## What you should do
Exactly the lines from the beginning of the listing below through the line that contains "the game built?**" should be transcribed, and pictures must stay out.

++++ Data extracts ++++

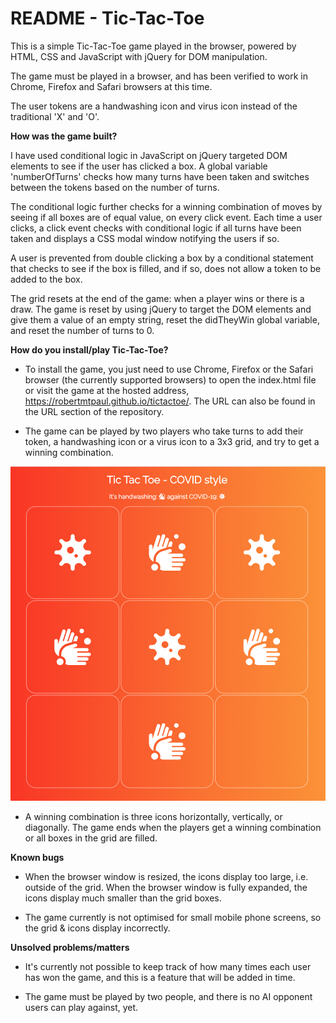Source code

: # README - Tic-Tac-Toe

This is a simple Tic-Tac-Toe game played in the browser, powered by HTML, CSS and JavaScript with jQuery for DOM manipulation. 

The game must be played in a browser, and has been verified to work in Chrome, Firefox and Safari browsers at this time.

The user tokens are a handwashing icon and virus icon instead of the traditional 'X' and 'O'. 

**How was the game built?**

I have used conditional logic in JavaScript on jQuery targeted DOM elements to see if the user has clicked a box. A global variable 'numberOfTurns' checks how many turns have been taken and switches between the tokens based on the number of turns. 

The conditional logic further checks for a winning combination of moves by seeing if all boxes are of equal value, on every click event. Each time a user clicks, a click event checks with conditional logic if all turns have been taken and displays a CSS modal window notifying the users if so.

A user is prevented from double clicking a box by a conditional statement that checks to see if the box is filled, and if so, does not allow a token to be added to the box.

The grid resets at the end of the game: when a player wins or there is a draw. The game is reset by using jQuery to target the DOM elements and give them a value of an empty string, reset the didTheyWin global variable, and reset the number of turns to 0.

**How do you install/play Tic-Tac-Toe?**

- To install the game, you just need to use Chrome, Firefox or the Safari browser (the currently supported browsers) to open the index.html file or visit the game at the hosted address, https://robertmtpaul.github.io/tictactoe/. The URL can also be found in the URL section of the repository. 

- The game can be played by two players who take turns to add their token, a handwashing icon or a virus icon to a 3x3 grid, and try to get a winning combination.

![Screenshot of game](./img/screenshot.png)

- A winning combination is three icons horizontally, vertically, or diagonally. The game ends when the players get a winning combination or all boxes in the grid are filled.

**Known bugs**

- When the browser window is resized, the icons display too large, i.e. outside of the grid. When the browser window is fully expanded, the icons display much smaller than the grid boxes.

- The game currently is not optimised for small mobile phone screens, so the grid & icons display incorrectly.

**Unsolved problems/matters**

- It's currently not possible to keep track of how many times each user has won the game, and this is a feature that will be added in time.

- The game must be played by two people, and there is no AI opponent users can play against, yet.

++++

## Solution
Source code

: # README - Tic-Tac-Toe

This is a simple Tic-Tac-Toe game played in the browser, powered by HTML, CSS and JavaScript with jQuery for DOM manipulation. 

The game must be played in a browser, and has been verified to work in Chrome, Firefox and Safari browsers at this time.

The user tokens are a handwashing icon and virus icon instead of the traditional 'X' and 'O'. 

**How was the game built?**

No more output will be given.